建築士と建築家の違い

建築士とは? 建築家とは?

諸外国は別として、日本において「建築士」と「建築家」は別の意味で用いられることが多いです。

「建築士」とは、一級建築士や二級建築士といった国家資格を取得して国土交通省に登録し、その仕事についている人のことをいいます。

一方、「建築家」とは定義があいまいで、どちらかというと意匠的な部分で、芸術家的であることをしめすために自称している方が多く使っているようです。

そのため、資格や制度として保証されているものではなく、自称でもなることができることから、建築士資格を持っていないものが「建築家」を名乗ることは法律上のグレーゾーンであるとの指摘もあります(建築士でないものが建築士のような名称を用いることを禁止する建築士法に抵触する可能性があるとのことです)。

建築士と建築家の違いは?

建築士資格を所有しない、いわゆる無資格建築家を除けば、建築士は意匠・構造・設備のいずれも対象に比較的広範囲に仕事をおこなうのに対し、建築家は意匠面に特化し、なおかつ芸術性を主にアピールする方が多い傾向にあります。

ただし、そもそも建築家の定義があいまいですし、自称すれば建築家になることができる現状からすると、意匠面の設計・監理業務を主な仕事としている方にとっては、さほどの差はないといえるでしょう。

社団法人日本建築家協会における「建築家」の定義

厳密に資格とは呼べないまでも、日本で唯一「建築家」を定義しているのが社団法人日本建築家協会です。
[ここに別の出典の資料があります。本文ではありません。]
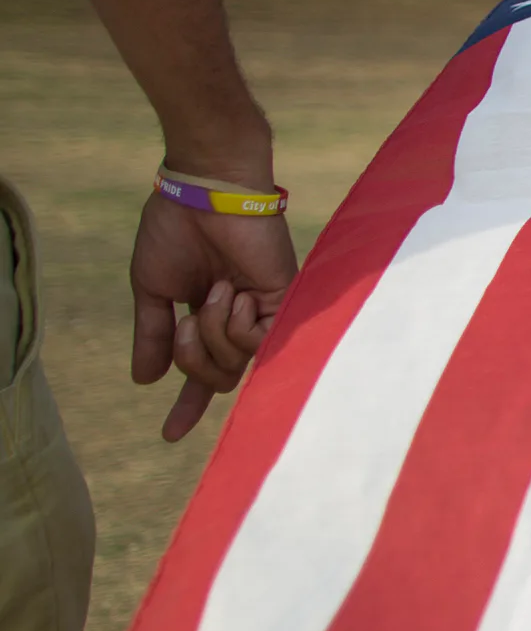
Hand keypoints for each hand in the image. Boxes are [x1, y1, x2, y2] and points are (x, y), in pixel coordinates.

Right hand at [128, 192, 296, 441]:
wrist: (201, 194)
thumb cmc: (176, 231)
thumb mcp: (153, 291)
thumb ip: (153, 335)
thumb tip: (145, 380)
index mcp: (208, 314)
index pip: (202, 371)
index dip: (187, 405)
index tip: (169, 436)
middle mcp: (240, 317)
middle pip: (220, 377)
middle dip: (192, 362)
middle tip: (182, 324)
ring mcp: (263, 309)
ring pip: (238, 365)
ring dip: (212, 336)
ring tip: (215, 293)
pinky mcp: (285, 298)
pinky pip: (261, 343)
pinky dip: (237, 326)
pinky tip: (234, 294)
この正会員になると、同協会より「建築家」と呼ばれるのですが、それには以下のいずれかの要件を満たす必要があります。

1.建築家資格制度規則及び建築家資格制度に関する細則により建築家認定評議会により登録建築家として認定され、登録した者。
2.一級建築士の免許取得後3年以上設計監理の業務を行った者。
3.一級建築士試験の受験資格を得た後、設計監理の実務について5年以上の経歴を有する者。
4.外国の建築家資格を有する者。
5.建築構造、建築設備、建築積算、都市計画等の専門家で、実務の経歴が10年以上の経歴を有する者。
6.技術士の資格を有する者。
7.インテリアプランナーで、資格取得後5年以上の実務の経歴を有する者。
8.官公庁、公社、公団、教育、研究機関などに在籍し、設計監理業務に携わっている者若しくは携わり得る者又は携わっていた者。
9.教育・研究機関で8年以上建築に関する専門分野の業務に携わり、或いは建築に関する評論、著作を公表し建築家職能に対する理解が深いと認められた者。